-- Opening Marker --

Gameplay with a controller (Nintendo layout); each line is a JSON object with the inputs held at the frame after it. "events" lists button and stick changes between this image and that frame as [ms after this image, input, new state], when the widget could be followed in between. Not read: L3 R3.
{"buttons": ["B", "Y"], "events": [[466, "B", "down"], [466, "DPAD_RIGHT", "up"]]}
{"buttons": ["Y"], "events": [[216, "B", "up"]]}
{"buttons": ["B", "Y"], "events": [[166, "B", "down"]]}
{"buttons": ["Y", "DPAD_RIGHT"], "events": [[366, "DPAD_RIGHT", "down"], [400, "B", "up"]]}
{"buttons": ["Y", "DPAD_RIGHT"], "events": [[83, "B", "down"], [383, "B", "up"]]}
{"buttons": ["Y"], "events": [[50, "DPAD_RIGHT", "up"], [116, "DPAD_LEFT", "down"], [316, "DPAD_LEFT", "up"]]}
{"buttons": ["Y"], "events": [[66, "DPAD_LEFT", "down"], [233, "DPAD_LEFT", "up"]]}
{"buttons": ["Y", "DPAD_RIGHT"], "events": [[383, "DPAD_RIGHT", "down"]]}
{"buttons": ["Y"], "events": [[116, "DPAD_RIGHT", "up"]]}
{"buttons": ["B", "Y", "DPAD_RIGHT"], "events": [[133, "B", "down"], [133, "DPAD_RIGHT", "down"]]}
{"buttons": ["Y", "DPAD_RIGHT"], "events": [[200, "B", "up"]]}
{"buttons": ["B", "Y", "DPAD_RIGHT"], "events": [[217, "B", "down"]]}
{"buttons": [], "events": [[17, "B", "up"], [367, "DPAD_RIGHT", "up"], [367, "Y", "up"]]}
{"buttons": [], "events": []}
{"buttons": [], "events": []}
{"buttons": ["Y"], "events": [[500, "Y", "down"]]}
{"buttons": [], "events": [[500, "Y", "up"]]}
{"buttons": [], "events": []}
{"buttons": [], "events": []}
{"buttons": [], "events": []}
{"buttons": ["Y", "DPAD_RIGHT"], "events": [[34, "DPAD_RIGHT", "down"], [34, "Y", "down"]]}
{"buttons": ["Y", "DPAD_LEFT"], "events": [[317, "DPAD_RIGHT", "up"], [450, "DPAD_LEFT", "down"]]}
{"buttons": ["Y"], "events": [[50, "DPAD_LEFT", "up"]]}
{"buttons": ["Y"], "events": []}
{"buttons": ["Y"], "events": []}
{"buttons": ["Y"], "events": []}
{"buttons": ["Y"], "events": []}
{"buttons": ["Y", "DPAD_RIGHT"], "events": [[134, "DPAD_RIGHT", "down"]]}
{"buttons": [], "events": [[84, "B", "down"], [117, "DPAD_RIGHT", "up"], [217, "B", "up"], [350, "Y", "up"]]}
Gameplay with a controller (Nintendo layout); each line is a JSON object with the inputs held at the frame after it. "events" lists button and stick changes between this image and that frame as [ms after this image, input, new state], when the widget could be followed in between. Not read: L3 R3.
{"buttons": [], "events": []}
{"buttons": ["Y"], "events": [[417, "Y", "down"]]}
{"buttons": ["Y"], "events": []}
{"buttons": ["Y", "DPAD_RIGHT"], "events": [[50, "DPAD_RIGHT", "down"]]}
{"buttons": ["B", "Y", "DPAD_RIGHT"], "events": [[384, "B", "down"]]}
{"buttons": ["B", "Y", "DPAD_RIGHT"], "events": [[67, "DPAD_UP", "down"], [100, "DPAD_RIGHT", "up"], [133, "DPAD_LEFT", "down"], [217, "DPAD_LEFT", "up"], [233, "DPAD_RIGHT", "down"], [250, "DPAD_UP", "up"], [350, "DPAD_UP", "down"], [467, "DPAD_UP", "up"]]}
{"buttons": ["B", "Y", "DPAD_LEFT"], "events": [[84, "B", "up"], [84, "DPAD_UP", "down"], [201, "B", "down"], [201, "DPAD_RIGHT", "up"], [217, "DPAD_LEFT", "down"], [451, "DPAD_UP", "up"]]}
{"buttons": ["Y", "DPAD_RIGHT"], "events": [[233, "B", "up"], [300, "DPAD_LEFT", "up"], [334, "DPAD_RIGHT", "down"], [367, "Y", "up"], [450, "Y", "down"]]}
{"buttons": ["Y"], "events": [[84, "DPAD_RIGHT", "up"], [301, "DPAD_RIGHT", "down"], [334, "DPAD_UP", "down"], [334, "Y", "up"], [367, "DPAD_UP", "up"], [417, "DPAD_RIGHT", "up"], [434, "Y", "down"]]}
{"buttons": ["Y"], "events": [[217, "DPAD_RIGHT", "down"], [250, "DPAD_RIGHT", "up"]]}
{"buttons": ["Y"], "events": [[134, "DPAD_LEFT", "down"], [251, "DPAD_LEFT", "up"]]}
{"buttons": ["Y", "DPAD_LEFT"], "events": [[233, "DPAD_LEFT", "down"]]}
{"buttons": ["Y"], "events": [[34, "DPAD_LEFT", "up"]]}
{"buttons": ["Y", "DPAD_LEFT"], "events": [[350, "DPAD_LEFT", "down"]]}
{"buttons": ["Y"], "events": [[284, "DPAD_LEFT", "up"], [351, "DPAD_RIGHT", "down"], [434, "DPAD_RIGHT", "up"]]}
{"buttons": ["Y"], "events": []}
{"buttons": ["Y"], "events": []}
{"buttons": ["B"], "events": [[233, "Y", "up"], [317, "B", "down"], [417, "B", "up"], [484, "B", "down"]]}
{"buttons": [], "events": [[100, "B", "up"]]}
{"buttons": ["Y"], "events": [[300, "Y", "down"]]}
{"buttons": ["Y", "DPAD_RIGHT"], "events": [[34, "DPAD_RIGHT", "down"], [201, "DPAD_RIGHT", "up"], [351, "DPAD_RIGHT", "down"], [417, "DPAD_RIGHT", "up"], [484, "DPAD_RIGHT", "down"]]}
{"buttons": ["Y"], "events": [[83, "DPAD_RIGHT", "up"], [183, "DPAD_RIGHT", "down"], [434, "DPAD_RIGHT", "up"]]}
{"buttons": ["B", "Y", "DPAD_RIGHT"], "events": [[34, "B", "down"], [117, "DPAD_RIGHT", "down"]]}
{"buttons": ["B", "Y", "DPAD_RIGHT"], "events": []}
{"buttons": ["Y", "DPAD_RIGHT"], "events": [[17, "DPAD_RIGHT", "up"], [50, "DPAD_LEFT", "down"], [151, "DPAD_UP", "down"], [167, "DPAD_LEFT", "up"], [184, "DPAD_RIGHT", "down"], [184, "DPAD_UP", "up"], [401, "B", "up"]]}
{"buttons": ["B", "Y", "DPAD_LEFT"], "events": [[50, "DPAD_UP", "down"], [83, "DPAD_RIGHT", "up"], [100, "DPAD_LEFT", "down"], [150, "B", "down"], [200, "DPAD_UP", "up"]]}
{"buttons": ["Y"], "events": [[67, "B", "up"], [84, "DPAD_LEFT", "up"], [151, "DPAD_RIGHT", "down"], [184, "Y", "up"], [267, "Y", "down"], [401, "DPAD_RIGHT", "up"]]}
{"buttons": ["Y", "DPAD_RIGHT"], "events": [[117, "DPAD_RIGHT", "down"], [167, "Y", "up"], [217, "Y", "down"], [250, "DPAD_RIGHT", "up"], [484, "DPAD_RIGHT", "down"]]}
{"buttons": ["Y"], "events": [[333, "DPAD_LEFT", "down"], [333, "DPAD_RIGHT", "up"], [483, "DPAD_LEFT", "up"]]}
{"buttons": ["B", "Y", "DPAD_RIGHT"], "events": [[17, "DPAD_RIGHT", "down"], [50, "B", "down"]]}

-- Closing Marker --

Exactly as it appears above, write out the complete listing.

Gameplay with a controller (Nintendo layout); each line is a JSON object with the inputs held at the frame after it. "events" lists button and stick changes between this image and that frame as [ms after this image, input, new state], when the widget could be followed in between. Not read: L3 R3.
{"buttons": ["B", "Y"], "events": [[466, "B", "down"], [466, "DPAD_RIGHT", "up"]]}
{"buttons": ["Y"], "events": [[216, "B", "up"]]}
{"buttons": ["B", "Y"], "events": [[166, "B", "down"]]}
{"buttons": ["Y", "DPAD_RIGHT"], "events": [[366, "DPAD_RIGHT", "down"], [400, "B", "up"]]}
{"buttons": ["Y", "DPAD_RIGHT"], "events": [[83, "B", "down"], [383, "B", "up"]]}
{"buttons": ["Y"], "events": [[50, "DPAD_RIGHT", "up"], [116, "DPAD_LEFT", "down"], [316, "DPAD_LEFT", "up"]]}
{"buttons": ["Y"], "events": [[66, "DPAD_LEFT", "down"], [233, "DPAD_LEFT", "up"]]}
{"buttons": ["Y", "DPAD_RIGHT"], "events": [[383, "DPAD_RIGHT", "down"]]}
{"buttons": ["Y"], "events": [[116, "DPAD_RIGHT", "up"]]}
{"buttons": ["B", "Y", "DPAD_RIGHT"], "events": [[133, "B", "down"], [133, "DPAD_RIGHT", "down"]]}
{"buttons": ["Y", "DPAD_RIGHT"], "events": [[200, "B", "up"]]}
{"buttons": ["B", "Y", "DPAD_RIGHT"], "events": [[217, "B", "down"]]}
{"buttons": [], "events": [[17, "B", "up"], [367, "DPAD_RIGHT", "up"], [367, "Y", "up"]]}
{"buttons": [], "events": []}
{"buttons": [], "events": []}
{"buttons": ["Y"], "events": [[500, "Y", "down"]]}
{"buttons": [], "events": [[500, "Y", "up"]]}
{"buttons": [], "events": []}
{"buttons": [], "events": []}
{"buttons": [], "events": []}
{"buttons": ["Y", "DPAD_RIGHT"], "events": [[34, "DPAD_RIGHT", "down"], [34, "Y", "down"]]}
{"buttons": ["Y", "DPAD_LEFT"], "events": [[317, "DPAD_RIGHT", "up"], [450, "DPAD_LEFT", "down"]]}
{"buttons": ["Y"], "events": [[50, "DPAD_LEFT", "up"]]}
{"buttons": ["Y"], "events": []}
{"buttons": ["Y"], "events": []}
{"buttons": ["Y"], "events": []}
{"buttons": ["Y"], "events": []}
{"buttons": ["Y", "DPAD_RIGHT"], "events": [[134, "DPAD_RIGHT", "down"]]}
{"buttons": [], "events": [[84, "B", "down"], [117, "DPAD_RIGHT", "up"], [217, "B", "up"], [350, "Y", "up"]]}
Gameplay with a controller (Nintendo layout); each line is a JSON object with the inputs held at the frame after it. "events" lists button and stick changes between this image and that frame as [ms after this image, input, new state], when the widget could be followed in between. Not read: L3 R3.
{"buttons": [], "events": []}
{"buttons": ["Y"], "events": [[417, "Y", "down"]]}
{"buttons": ["Y"], "events": []}
{"buttons": ["Y", "DPAD_RIGHT"], "events": [[50, "DPAD_RIGHT", "down"]]}
{"buttons": ["B", "Y", "DPAD_RIGHT"], "events": [[384, "B", "down"]]}
{"buttons": ["B", "Y", "DPAD_RIGHT"], "events": [[67, "DPAD_UP", "down"], [100, "DPAD_RIGHT", "up"], [133, "DPAD_LEFT", "down"], [217, "DPAD_LEFT", "up"], [233, "DPAD_RIGHT", "down"], [250, "DPAD_UP", "up"], [350, "DPAD_UP", "down"], [467, "DPAD_UP", "up"]]}
{"buttons": ["B", "Y", "DPAD_LEFT"], "events": [[84, "B", "up"], [84, "DPAD_UP", "down"], [201, "B", "down"], [201, "DPAD_RIGHT", "up"], [217, "DPAD_LEFT", "down"], [451, "DPAD_UP", "up"]]}
{"buttons": ["Y", "DPAD_RIGHT"], "events": [[233, "B", "up"], [300, "DPAD_LEFT", "up"], [334, "DPAD_RIGHT", "down"], [367, "Y", "up"], [450, "Y", "down"]]}
{"buttons": ["Y"], "events": [[84, "DPAD_RIGHT", "up"], [301, "DPAD_RIGHT", "down"], [334, "DPAD_UP", "down"], [334, "Y", "up"], [367, "DPAD_UP", "up"], [417, "DPAD_RIGHT", "up"], [434, "Y", "down"]]}
{"buttons": ["Y"], "events": [[217, "DPAD_RIGHT", "down"], [250, "DPAD_RIGHT", "up"]]}
{"buttons": ["Y"], "events": [[134, "DPAD_LEFT", "down"], [251, "DPAD_LEFT", "up"]]}
{"buttons": ["Y", "DPAD_LEFT"], "events": [[233, "DPAD_LEFT", "down"]]}
{"buttons": ["Y"], "events": [[34, "DPAD_LEFT", "up"]]}
{"buttons": ["Y", "DPAD_LEFT"], "events": [[350, "DPAD_LEFT", "down"]]}
{"buttons": ["Y"], "events": [[284, "DPAD_LEFT", "up"], [351, "DPAD_RIGHT", "down"], [434, "DPAD_RIGHT", "up"]]}
{"buttons": ["Y"], "events": []}
{"buttons": ["Y"], "events": []}
{"buttons": ["B"], "events": [[233, "Y", "up"], [317, "B", "down"], [417, "B", "up"], [484, "B", "down"]]}
{"buttons": [], "events": [[100, "B", "up"]]}
{"buttons": ["Y"], "events": [[300, "Y", "down"]]}
{"buttons": ["Y", "DPAD_RIGHT"], "events": [[34, "DPAD_RIGHT", "down"], [201, "DPAD_RIGHT", "up"], [351, "DPAD_RIGHT", "down"], [417, "DPAD_RIGHT", "up"], [484, "DPAD_RIGHT", "down"]]}
{"buttons": ["Y"], "events": [[83, "DPAD_RIGHT", "up"], [183, "DPAD_RIGHT", "down"], [434, "DPAD_RIGHT", "up"]]}
{"buttons": ["B", "Y", "DPAD_RIGHT"], "events": [[34, "B", "down"], [117, "DPAD_RIGHT", "down"]]}
{"buttons": ["B", "Y", "DPAD_RIGHT"], "events": []}
{"buttons": ["Y", "DPAD_RIGHT"], "events": [[17, "DPAD_RIGHT", "up"], [50, "DPAD_LEFT", "down"], [151, "DPAD_UP", "down"], [167, "DPAD_LEFT", "up"], [184, "DPAD_RIGHT", "down"], [184, "DPAD_UP", "up"], [401, "B", "up"]]}
{"buttons": ["B", "Y", "DPAD_LEFT"], "events": [[50, "DPAD_UP", "down"], [83, "DPAD_RIGHT", "up"], [100, "DPAD_LEFT", "down"], [150, "B", "down"], [200, "DPAD_UP", "up"]]}
{"buttons": ["Y"], "events": [[67, "B", "up"], [84, "DPAD_LEFT", "up"], [151, "DPAD_RIGHT", "down"], [184, "Y", "up"], [267, "Y", "down"], [401, "DPAD_RIGHT", "up"]]}
{"buttons": ["Y", "DPAD_RIGHT"], "events": [[117, "DPAD_RIGHT", "down"], [167, "Y", "up"], [217, "Y", "down"], [250, "DPAD_RIGHT", "up"], [484, "DPAD_RIGHT", "down"]]}
{"buttons": ["Y"], "events": [[333, "DPAD_LEFT", "down"], [333, "DPAD_RIGHT", "up"], [483, "DPAD_LEFT", "up"]]}
{"buttons": ["B", "Y", "DPAD_RIGHT"], "events": [[17, "DPAD_RIGHT", "down"], [50, "B", "down"]]}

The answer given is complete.